Габриель прибежал ко мне вечером, пьяный от радости.
"Мари, — сказал он мне, — Мари, мы спасены, через месяц я поеду в Париж. У меня будет хорошее место, тогда я тебе напишу и ты приедешь ко мне".
Я тогда даже не подумала спросить у него, в качестве ли жены зовет он меня приехать, настолько была далека от мысли, что Габриель может обмануть.
Я попросила его объяснить эти слова: они были для меня загадкой. Он рассказал мне про возможность устроиться на службу к банкиру и показал листок печатной бумаги.
"Что это такое?" — спросила я у него.
"Банкнота в пятьсот франков", — сказал он.
"Как! — вскричала я. — Этот клочок бумаги стоит пятьсот франков?"
"Да, — сказал Габриель. — И если у нас будет только двадцать таких, как этот, мы будем богаты".
"Это составит десять тысяч франков", — сказала я.
А Габриель не отрывал глаз от листка бумаги.
"О чем ты думаешь, Габриель?" — спросила я его.
"Я думаю, — сказал он, — что подобную банкноту скопировать не труднее, чем гравюру".
"Да… но, — сказала я, — это, должно быть, преступление?"

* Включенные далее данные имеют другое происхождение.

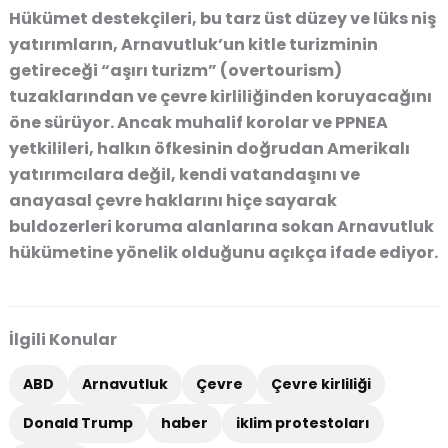
Hükümet destekçileri, bu tarz üst düzey ve lüks niş
yatırımların, Arnavutluk’un kitle turizminin
getireceği “aşırı turizm” (overtourism)
tuzaklarından ve çevre kirliliğinden koruyacağını
öne sürüyor. Ancak muhalif korolar ve PPNEA
yetkilileri, halkın öfkesinin doğrudan Amerikalı
yatırımcılara değil, kendi vatandaşını ve
anayasal çevre haklarını hiçe sayarak
buldozerleri koruma alanlarına sokan Arnavutluk
hükümetine yönelik olduğunu açıkça ifade ediyor.
İlgili Konular
ABD
Arnavutluk
Çevre
Çevre kirliliği
Donald Trump
haber
iklim protestoları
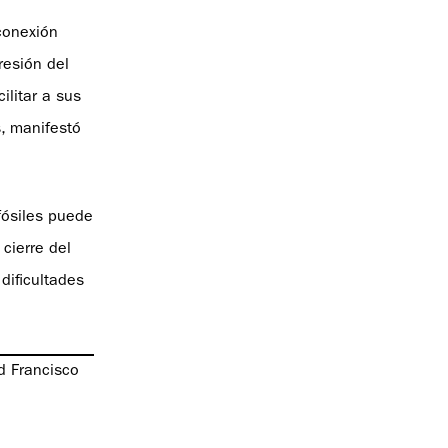
conexión
resión del
ilitar a sus
, manifestó
fósiles puede
 cierre del
dificultades
ad Francisco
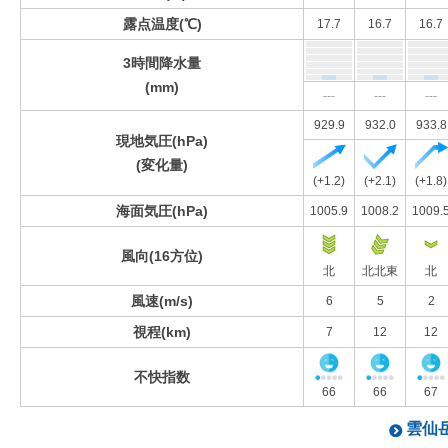
露点温度(℃)
17.7
16.7
16.7
3時間降水量
(mm)
---
---
---
929.9
932.0
933.8
現地気圧(hPa)
(変化量)
(+1.2)
(+2.1)
(+1.8)
海面気圧(hPa)
1005.9
1008.2
1009.
風向(16方位)
北
北北東
北
風速(m/s)
6
5
2
視程(km)
7
12
12
不快指数
66
66
67
雲仙岳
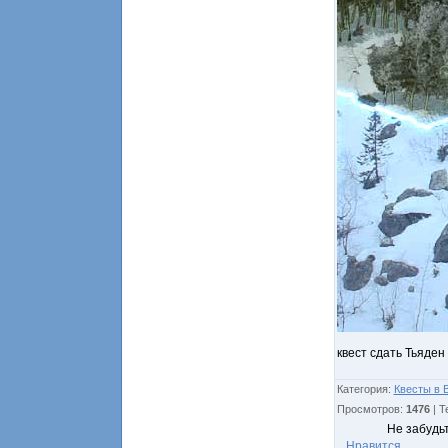
квест сдать Тьяден
Категория
:
Квесты в 
Просмотров
:
1476
|
Т
Не забудь
Нравится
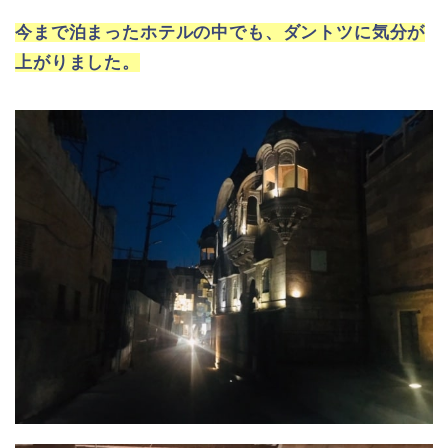
今まで泊まったホテルの中でも、ダントツに気分が
上がりました。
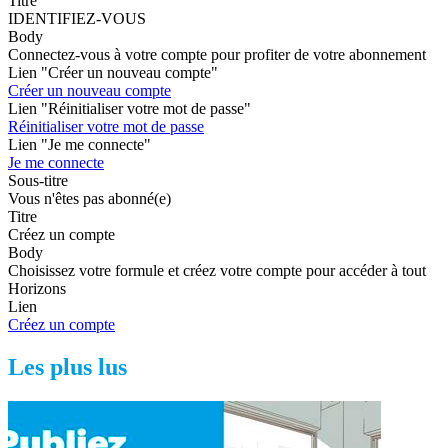
Titre
IDENTIFIEZ-VOUS
Body
Connectez-vous à votre compte pour profiter de votre abonnement
Lien "Créer un nouveau compte"
Créer un nouveau compte
Lien "Réinitialiser votre mot de passe"
Réinitialiser votre mot de passe
Lien "Je me connecte"
Je me connecte
Sous-titre
Vous n'êtes pas abonné(e)
Titre
Créez un compte
Body
Choisissez votre formule et créez votre compte pour accéder à tout
Horizons
Lien
Créez un compte
Les plus lus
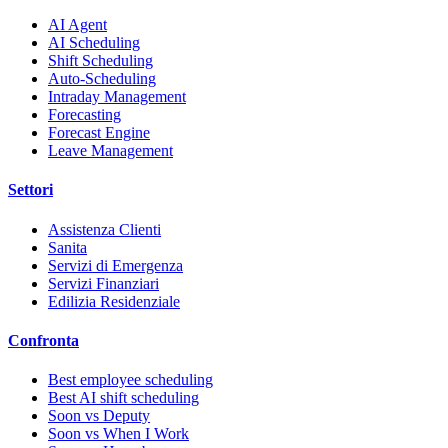
AI Agent
AI Scheduling
Shift Scheduling
Auto-Scheduling
Intraday Management
Forecasting
Forecast Engine
Leave Management
Settori
Assistenza Clienti
Sanita
Servizi di Emergenza
Servizi Finanziari
Edilizia Residenziale
Confronta
Best employee scheduling
Best AI shift scheduling
Soon vs Deputy
Soon vs When I Work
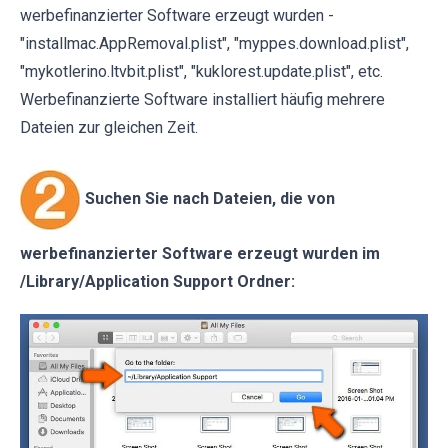
werbefinanzierter Software erzeugt wurden -
"installmac.AppRemoval.plist", "myppes.download.plist",
"mykotlerino.ltvbit.plist", "kuklorest.update.plist", etc.
Werbefinanzierte Software installiert häufig mehrere
Dateien zur gleichen Zeit.
Suchen Sie nach Dateien, die von
werbefinanzierter Software erzeugt wurden im
/Library/Application Support Ordner:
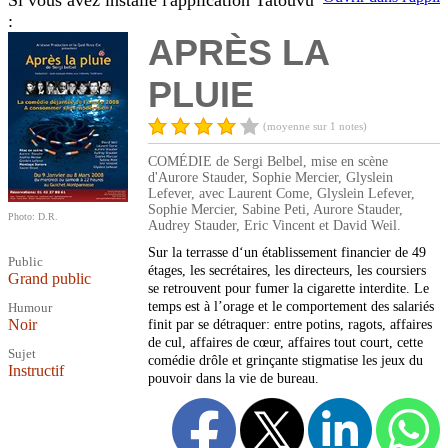
Si vous avez installé l'application Tatouvu
:
APRÈS LA
PLUIE
(moyenne sur 1 notes)
COMÉDIE de Sergi Belbel, mise en scène
d'Aurore Stauder, Sophie Mercier, Glyslein
Lefever, avec Laurent Come, Glyslein Lefever,
Sophie Mercier, Sabine Peti, Aurore Stauder,
Photo: D.R.
Audrey Stauder, Eric Vincent et David Weil.
Sur la terrasse d‘un établissement financier de 49
Public
étages, les secrétaires, les directeurs, les coursiers
Grand public
se retrouvent pour fumer la cigarette interdite. Le
temps est à l’orage et le comportement des salariés
Humour
Noir
finit par se détraquer: entre potins, ragots, affaires
de cul, affaires de cœur, affaires tout court, cette
Sujet
comédie drôle et grinçante stigmatise les jeux du
Instructif
pouvoir dans la vie de bureau.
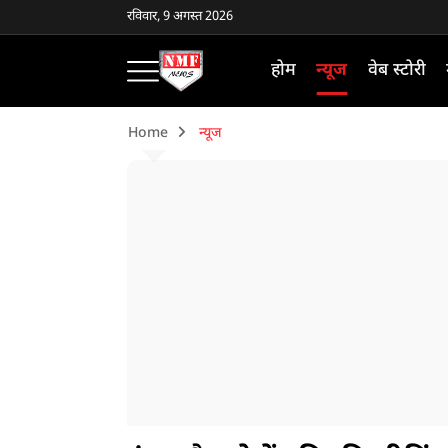
रविवार, 9 अगस्त 2026
होम
न्यूज
वेब स्टोरी
Home
न्यूज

"Посмотри", — сказал Габриель.
И он показал мне две строчки, написанные внизу банкноты:
"Подделка банковского билета карается по закону смертной казнью".

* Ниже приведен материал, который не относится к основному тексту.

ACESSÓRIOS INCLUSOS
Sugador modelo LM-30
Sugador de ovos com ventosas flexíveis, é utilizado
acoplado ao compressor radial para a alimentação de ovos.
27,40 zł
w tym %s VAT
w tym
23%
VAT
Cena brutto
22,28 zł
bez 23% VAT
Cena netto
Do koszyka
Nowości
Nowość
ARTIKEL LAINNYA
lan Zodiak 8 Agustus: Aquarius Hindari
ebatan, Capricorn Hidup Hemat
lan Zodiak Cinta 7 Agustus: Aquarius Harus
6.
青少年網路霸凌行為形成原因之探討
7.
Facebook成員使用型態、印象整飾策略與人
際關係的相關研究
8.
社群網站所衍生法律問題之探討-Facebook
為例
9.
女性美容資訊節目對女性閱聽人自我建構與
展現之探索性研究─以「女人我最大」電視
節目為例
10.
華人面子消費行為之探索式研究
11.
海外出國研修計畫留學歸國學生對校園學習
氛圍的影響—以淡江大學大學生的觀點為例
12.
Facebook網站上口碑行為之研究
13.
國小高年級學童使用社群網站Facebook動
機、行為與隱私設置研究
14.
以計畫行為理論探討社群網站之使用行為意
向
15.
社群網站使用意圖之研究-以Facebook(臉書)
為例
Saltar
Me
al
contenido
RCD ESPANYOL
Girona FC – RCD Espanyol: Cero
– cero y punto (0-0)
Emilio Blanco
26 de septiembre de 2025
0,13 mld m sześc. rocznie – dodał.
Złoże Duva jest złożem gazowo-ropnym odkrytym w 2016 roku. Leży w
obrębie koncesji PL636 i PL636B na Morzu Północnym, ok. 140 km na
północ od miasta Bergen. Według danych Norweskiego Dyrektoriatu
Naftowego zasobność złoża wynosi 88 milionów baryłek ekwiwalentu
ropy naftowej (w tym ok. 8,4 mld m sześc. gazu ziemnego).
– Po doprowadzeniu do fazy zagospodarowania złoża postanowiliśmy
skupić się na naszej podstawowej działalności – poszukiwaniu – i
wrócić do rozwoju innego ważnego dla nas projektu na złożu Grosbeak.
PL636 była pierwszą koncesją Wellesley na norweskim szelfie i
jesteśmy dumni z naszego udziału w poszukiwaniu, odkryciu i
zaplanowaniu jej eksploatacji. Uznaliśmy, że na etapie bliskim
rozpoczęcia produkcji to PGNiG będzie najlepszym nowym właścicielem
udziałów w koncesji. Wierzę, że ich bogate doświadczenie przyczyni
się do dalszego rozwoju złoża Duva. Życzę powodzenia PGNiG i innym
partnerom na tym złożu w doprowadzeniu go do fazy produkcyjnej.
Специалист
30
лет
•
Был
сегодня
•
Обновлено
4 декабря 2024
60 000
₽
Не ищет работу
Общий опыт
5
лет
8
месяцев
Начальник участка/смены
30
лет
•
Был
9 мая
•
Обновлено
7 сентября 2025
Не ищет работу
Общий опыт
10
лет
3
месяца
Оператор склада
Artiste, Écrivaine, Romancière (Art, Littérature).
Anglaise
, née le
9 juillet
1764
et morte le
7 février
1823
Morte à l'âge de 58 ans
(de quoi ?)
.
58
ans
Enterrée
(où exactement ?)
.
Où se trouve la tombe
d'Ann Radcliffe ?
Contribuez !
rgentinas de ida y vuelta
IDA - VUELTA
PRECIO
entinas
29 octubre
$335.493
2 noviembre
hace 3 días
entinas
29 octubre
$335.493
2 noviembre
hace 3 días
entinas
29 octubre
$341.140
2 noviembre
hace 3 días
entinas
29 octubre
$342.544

"Ах, не будь этого, — воскликнул он, — мы вскоре имели бы десять, двадцать, пятьдесят таких банкнот!"
"Габриель, — промолвила я, вся дрожа, — что ты говоришь?"
"Ничего, Мари, я шучу".
И он положил банкноту в карман.
Неделю спустя прошли выборы.
Несмотря на циркулярное письмо, кандидат не был выбран. После этого поражения Габриель пошел к нему, чтобы напомнить о его обещании, но тот уже уехал.
Габриель в отчаянии вернулся домой. По всей вероятности, несостоявшийся депутат забыл о том, что обещал бедному секретарю мэрии.

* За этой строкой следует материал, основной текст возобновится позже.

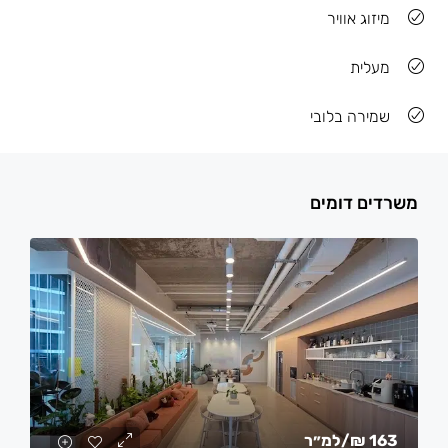
מיזוג אוויר
מעלית
שמירה בלובי
משרדים דומים
163 ₪
/למ״ר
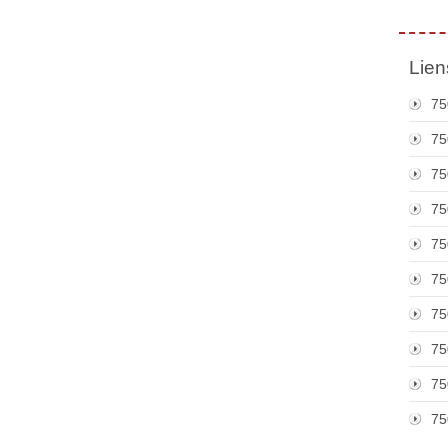
Lien
75
75
75
75
75
75
75
75
75
75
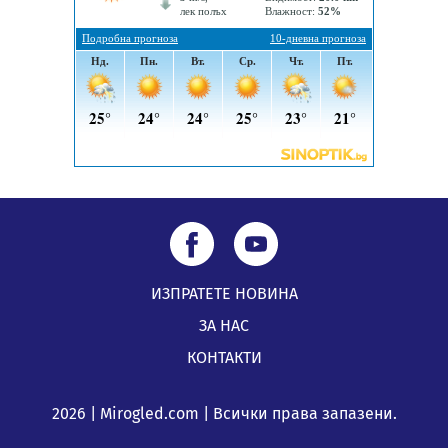
ИЗПРАТЕТЕ НОВИНА
ЗА НАС
КОНТАКТИ
2026 | Mirogled.com | Всички права запазени.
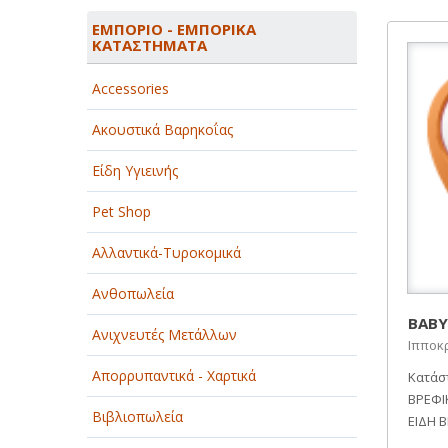
ΑΓΡΟΤΙΚΑ - ΚΤΗΝΟΤΡΟΦΙΚΑ
ΕΜΠΟΡΙΟ - ΕΜΠΟΡΙΚΑ
ΚΑΤΑΣΤΗΜΑΤΑ
ΑΘΛΗΤΙΣΜΟΣ
Accessories
ΑΥΤΟΚΙΝΗΤΑ - ΜΗΧΑΝΕΣ - ΣΚΑΦΗ
Ακουστικά Βαρηκοΐας
ΔΙΑΣΚΕΔΑΣΗ - ΨΥΧΑΓΩΓΙΑ - ΤΕΧΝΕΣ
Είδη Υγιεινής
ΔΙΑΦΗΜΙΣΗ - ΜΜΕ
Pet Shop
ΕΚΚΛΗΣΙΕΣ - ΦΙΛΑΝΘΡΩΠΙΚΑ
ΣΩΜΑΤΕΙΑ
Αλλαντικά-Τυροκομικά
ΕΚΠΑΙΔΕΥΣΗ - ΣΧΟΛΕΣ
Ανθοπωλεία
ΕΜΠΟΡΙΟ - ΕΜΠΟΡΙΚΑ
BABY
Ανιχνευτές Μετάλλων
ΚΑΤΑΣΤΗΜΑΤΑ
Ιπποκρ
Απορρυπαντικά - Χαρτικά
Κατάσ
ΕΡΓΟΣΤΑΣΙΑ - ΒΙΟΜΗΧΑΝΙΕΣ
ΒΡΕΦΙ
Βιβλιοπωλεία
ΞΕΝΟΔΟΧΕΙΑ - ΤΟΥΡΙΣΜΟΣ
ΕΙΔΗ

Вдруг мне показалось, что у Габриеля родилась какая-то идея; улыбнувшись, он остановился на ней, а потом сказал мне:
"К счастью, я сохранил оригинал этого дурацкого циркуляра".
Он показал оригинал, составленный и подписанный рукой кандидата.
"И что ты сделаешь с этим оригиналом?" — спросила я у него.
"О Боже! Ничего особенного, — ответил Габриель, — только при случае с помощью этой бумаги можно будет напомнить ему обо мне".
Больше он не говорил со мной на эту тему и, казалось, забыл о существовании этого циркуляра.
Неделю спустя мэр пришел к Тома Ламберу с письмом в руке. Оно было от провалившегося кандидата.
Против всякого ожидания, тот сдержал слово: он писал мэру, что нашел для Габриеля место служащего у одного из первых банкиров Парижа. Только пока требовалось поработать на сверхштатной должности в течение трех месяцев. Следовало поступиться временем и деньгами, после чего Габриель будет получать тысячу восемьсот франков жалованья.
Габриель прибежал поделиться со мной этой новостью, но если его она наполняла радостью, то меня глубоко огорчила.
Я, конечно, иногда, воодушевленная мечтами Габриеля, желала уехать в Париж, как и он; но меня Париж привлекал больше всего тем, что позволял не разлучаться с человеком, которого я любила. Все мое честолюбие сводилось к тому, чтобы стать женой Габриеля, и это, как мне казалось, было бы проще среди скромного и однообразного существования в деревне, чем в бурном круговороте столицы.